Und mit straff meine ich professionell. Nur ein professionelles Kreditmanagement bietet Gewähr
dafür, dass die Liquidität des Unternehmens sichergestellt ist. Eine nicht ausreichende Liquidität greift die Substanz der Zahnarztpraxis an, sie ist der Atem des Unternehmens. Es geht um Sein oder Nichtsein. Wenn es kriselt erst recht.

Was verstehen Sie unter professionell?
Ein professionelles Kreditmanagement ist ein integrierter Prozess. Dieser umfasst die institutionalisierte vorgängige Bonitätsprüfung, die lückenlose Leistungserfassung, die frühzeitige
Erstellung der Honorarnoten, ein straffes Mahnwesen, das Anbieten von Teilzahlungsvereinbarungen,
die professionelle Einleitung und Begleitung von Inkassoprozessen bis hin zur Verwertung von Verlustscheinen und so weiter. In einer gut geführten Zahnarztpraxis ist das mehr als nur gerade ein Nebenbei-Job.

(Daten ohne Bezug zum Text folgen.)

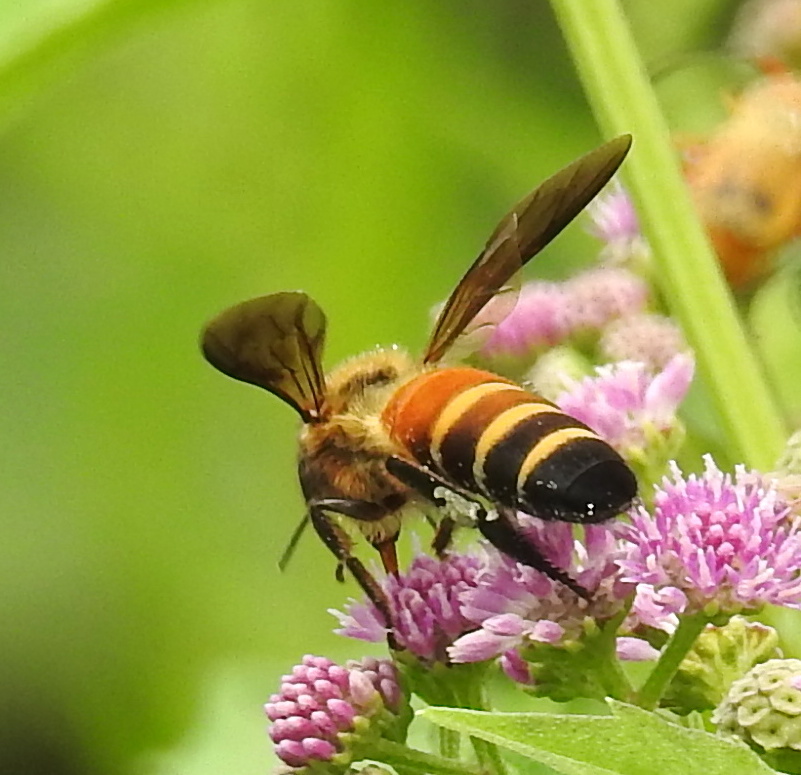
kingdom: Animalia
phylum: Arthropoda
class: Insecta
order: Hymenoptera
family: Apidae
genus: Apis
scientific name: Apis dorsata
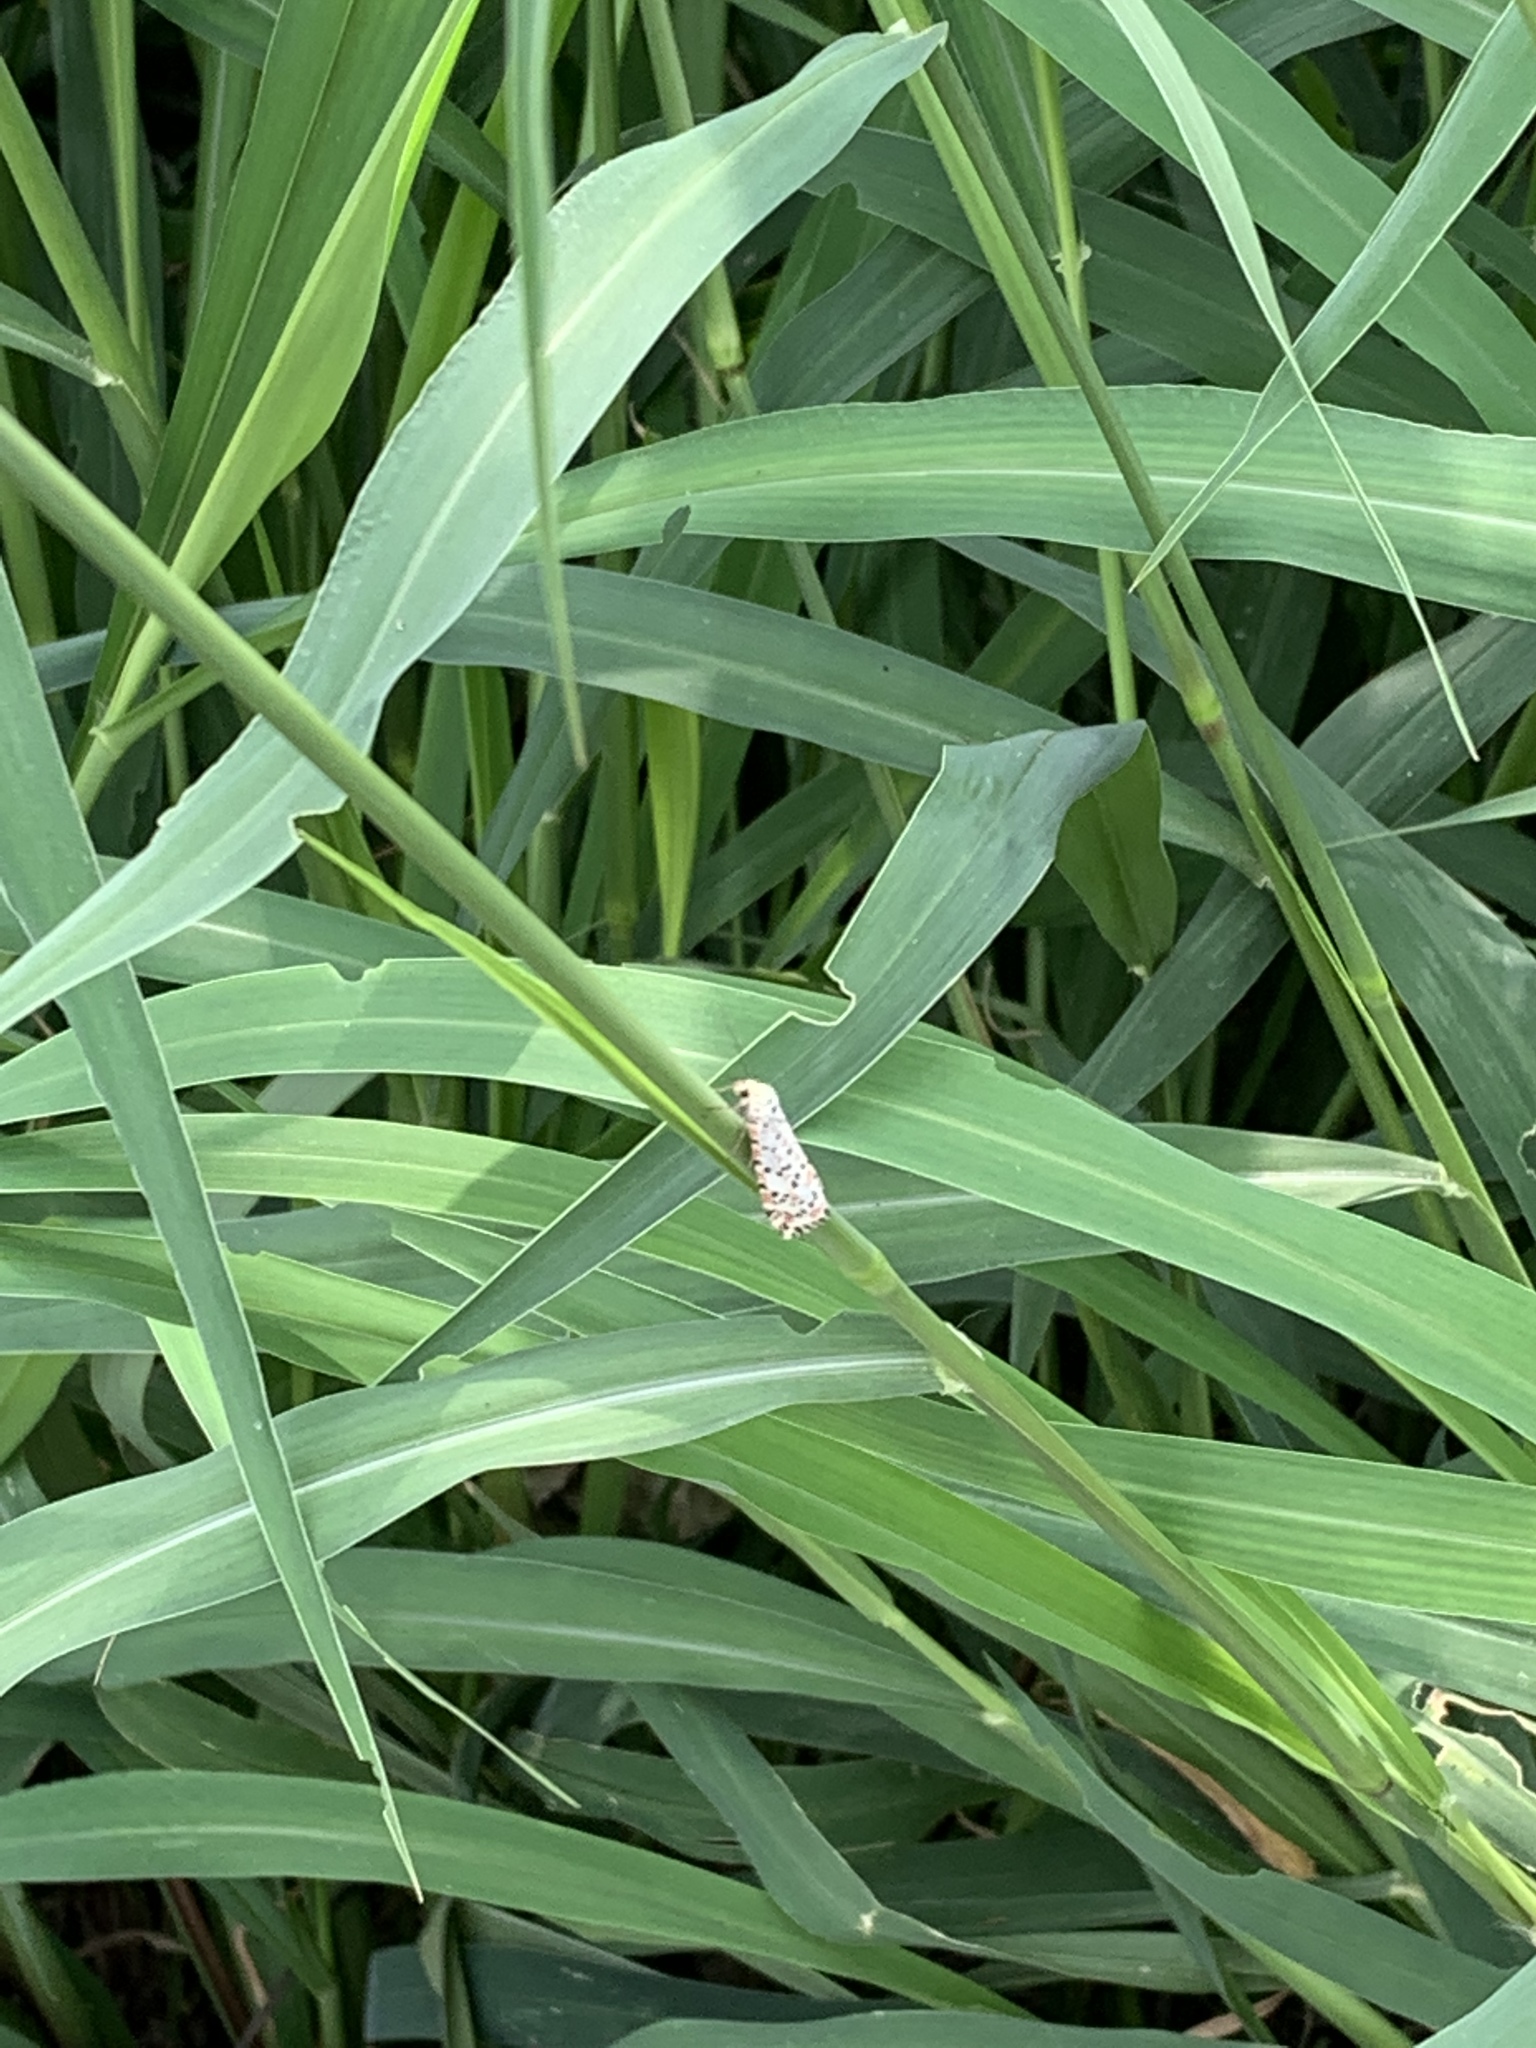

Sie sprechen den Outsourcing-Gedanken an.
Sicher ist, dass ein professionelles Kreditmanagement personelle Ressourcen bindet, die anderweitig besser eingesetzt werden können. Eine Dentalassistentin, die sich vor allem um Papierkram kümmert und immer wieder Rückfragen von Patienten zu finanziellen Angelegenheiten beantworten muss, ist
schlicht und einfach falsch eingesetzt. Hier geht es um eine rein betriebswirtschaftliche Frage. Eine Zahnarztpraxis, die sich darauf konzentriert, unter Einbezug des ganzen Teams eine möglichst hohe Dienstleistungsqualität zu erzielen, verschafft sich eine stärkere Marktposition und verdient letztlich ganz einfach mehr Geld. Eine Auslagerung des Kreditmanagements ist fast in jedem Fall die betriebswirtschaftlich vernünftigere Lösung. Übrigens auch in qualitativer Hinsicht. Professionalität
bringt auch im Kreditmanagement einen klaren Mehrwert.

Wird die zahnmedizinische Branche in der Schweiz die gegenwärtige Krise meistern?
Ich mag das Wort Krise nicht. Reden wir lieber von Chancen. Zahnarztpraxen, die ihr Kreditmanagement
jetzt auf Vordermann bringen und sich mit allen Kräften auf den Markt konzentrieren, werden gestärkt aus der rezessiven Phase hervorgehen. Und sie werden die ersten sein, die dereinst vom wieder einsetzenden Aufschwung profitieren.

(Erstmals erschienen in der Dental Tribune Switzerland 9/2009.)